Page extract

○ ○ ○ ○ ○ ○ ○

The Joyride Blog
Weird Wide Web - Magnetic Slime robot─── 15:24 Thu, 14 Apr 2022
Each year, thousands of children swallow objects not suited for human consumption with no other option but to wait for time — and the digestive system — to work its magic. But that could soon change, thanks to the invention of a slimy little magnet.
Posted on ripleys, Researchers from the Chinese University of Hong Kong and the Harbin Institute of Technology published a study on March 25 in Advanced Functional Materials, revealing the creation of a magnetic slime that could potentially be inserted into the human digestive system to fish out foreign objects. The study gaining traction online on April Fool’s Day and the substance’s odd appearance quickly led to speculation about its authenticity. However, the blob’s co-creator Li Zhang, a mechanical and automation engineering expert, has confirmed that this malleable magnet is no prank.
SLIME TIME LIVE
According to the study, Zhang’s scientific concoction is not far off from the glue-and-baking-soda slime recipes children worldwide use to turn their family kitchens into a disaster zone.
Rather than basic household ingredients, however, these slime pros mixed resin polyvinyl alcohol with household detergent borax, adding neodymium magnet particles to control the resulting ooze’s movement. The resulting product is a “visco-elastic” substance that behaves like a solid when touched quickly and like a liquid when prodded slowly. Despite a video in which the slime appears to move autonomously, it’s controlled entirely by external magnets, which, in practice, would be outside the patient’s body, guiding it through the GI system.

○ ○ ○ ○ ○ ○ ○

Stored data
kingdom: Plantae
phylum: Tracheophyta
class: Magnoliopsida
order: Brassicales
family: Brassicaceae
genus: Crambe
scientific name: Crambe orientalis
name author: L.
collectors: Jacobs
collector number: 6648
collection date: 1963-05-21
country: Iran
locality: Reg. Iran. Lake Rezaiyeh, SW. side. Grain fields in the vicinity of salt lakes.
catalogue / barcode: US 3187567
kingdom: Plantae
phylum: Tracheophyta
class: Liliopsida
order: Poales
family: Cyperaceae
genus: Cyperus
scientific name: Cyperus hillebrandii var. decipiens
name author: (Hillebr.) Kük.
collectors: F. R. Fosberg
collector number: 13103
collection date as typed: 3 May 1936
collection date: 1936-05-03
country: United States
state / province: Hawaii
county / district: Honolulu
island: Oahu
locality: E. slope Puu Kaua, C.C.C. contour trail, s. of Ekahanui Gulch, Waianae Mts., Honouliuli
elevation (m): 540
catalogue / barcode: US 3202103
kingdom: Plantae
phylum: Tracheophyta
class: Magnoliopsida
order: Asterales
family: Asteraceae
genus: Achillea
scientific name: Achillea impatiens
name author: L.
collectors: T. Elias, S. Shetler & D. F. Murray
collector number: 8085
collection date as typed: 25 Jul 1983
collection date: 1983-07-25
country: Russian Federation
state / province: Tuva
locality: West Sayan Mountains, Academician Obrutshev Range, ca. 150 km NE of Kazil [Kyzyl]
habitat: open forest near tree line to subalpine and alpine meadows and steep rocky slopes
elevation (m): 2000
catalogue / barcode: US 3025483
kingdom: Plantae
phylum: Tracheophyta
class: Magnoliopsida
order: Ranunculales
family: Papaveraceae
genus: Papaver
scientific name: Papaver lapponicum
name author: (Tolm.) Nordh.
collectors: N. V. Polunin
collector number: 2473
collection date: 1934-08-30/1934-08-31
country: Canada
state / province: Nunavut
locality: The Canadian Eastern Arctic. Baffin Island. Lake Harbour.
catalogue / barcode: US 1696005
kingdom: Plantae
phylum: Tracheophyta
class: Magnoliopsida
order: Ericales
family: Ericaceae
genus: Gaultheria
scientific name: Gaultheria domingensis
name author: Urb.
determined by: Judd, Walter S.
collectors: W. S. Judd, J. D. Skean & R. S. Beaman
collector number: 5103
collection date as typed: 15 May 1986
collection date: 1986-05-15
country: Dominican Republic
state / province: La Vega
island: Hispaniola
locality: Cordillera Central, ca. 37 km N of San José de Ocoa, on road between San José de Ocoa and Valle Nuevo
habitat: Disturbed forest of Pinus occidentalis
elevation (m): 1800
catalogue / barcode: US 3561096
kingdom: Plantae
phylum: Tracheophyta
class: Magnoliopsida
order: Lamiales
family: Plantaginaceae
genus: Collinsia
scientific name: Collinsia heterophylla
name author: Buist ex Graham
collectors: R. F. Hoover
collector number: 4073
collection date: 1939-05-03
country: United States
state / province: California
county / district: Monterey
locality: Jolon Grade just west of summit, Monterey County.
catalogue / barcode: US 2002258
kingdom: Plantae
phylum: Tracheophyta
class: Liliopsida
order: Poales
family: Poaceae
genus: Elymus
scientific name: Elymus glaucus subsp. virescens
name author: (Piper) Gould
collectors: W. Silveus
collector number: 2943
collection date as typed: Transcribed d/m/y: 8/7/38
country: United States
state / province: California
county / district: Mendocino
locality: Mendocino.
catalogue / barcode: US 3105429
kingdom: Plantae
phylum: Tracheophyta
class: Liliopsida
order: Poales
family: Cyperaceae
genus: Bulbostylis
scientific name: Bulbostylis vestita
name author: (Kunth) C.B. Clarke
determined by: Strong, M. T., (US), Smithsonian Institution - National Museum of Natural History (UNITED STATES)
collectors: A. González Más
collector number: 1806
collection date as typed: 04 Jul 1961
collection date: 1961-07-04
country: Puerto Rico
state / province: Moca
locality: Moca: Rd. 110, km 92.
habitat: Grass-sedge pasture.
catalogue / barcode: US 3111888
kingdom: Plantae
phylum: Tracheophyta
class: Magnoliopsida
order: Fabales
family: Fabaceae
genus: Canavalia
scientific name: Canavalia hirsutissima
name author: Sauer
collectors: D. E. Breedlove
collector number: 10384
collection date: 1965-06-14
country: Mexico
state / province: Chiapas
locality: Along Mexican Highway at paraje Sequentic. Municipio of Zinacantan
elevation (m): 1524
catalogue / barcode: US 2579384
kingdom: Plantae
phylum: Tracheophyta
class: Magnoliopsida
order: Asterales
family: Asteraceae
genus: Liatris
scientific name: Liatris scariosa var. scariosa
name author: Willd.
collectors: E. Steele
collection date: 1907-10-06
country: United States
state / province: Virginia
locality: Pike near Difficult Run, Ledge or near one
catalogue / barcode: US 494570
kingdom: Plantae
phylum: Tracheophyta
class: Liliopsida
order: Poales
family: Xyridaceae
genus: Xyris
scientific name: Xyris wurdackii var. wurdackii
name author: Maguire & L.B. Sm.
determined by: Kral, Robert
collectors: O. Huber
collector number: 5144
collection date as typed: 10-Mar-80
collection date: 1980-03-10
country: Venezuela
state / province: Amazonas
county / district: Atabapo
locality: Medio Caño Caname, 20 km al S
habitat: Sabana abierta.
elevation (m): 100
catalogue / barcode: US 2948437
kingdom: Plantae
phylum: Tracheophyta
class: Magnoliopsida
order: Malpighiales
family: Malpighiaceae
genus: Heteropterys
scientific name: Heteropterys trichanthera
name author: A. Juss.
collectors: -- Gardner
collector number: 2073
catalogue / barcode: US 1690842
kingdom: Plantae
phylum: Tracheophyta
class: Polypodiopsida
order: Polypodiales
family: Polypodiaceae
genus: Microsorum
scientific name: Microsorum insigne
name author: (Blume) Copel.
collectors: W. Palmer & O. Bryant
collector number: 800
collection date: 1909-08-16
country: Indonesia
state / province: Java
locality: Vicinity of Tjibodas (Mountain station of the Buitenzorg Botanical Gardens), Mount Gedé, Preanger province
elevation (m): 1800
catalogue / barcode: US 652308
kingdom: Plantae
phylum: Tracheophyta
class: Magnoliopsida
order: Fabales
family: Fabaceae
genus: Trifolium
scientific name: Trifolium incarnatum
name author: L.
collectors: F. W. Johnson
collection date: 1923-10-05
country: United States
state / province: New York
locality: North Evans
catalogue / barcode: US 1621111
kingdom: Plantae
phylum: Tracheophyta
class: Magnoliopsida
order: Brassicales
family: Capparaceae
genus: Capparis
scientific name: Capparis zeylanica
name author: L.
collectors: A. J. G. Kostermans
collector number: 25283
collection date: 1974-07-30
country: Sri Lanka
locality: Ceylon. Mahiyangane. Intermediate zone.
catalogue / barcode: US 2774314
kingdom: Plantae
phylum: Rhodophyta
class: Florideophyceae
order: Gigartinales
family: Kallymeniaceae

○ ○ ○ ○ ○ ○ ○

Your goal
From the blog post on the magnetic slime robot, list every ingredient the researchers used to make their slime. The records have no connection to the blog post.

Solution to the problem
- Resin polyvinyl alcohol
- Household detergent borax
- Neodymium magnet particles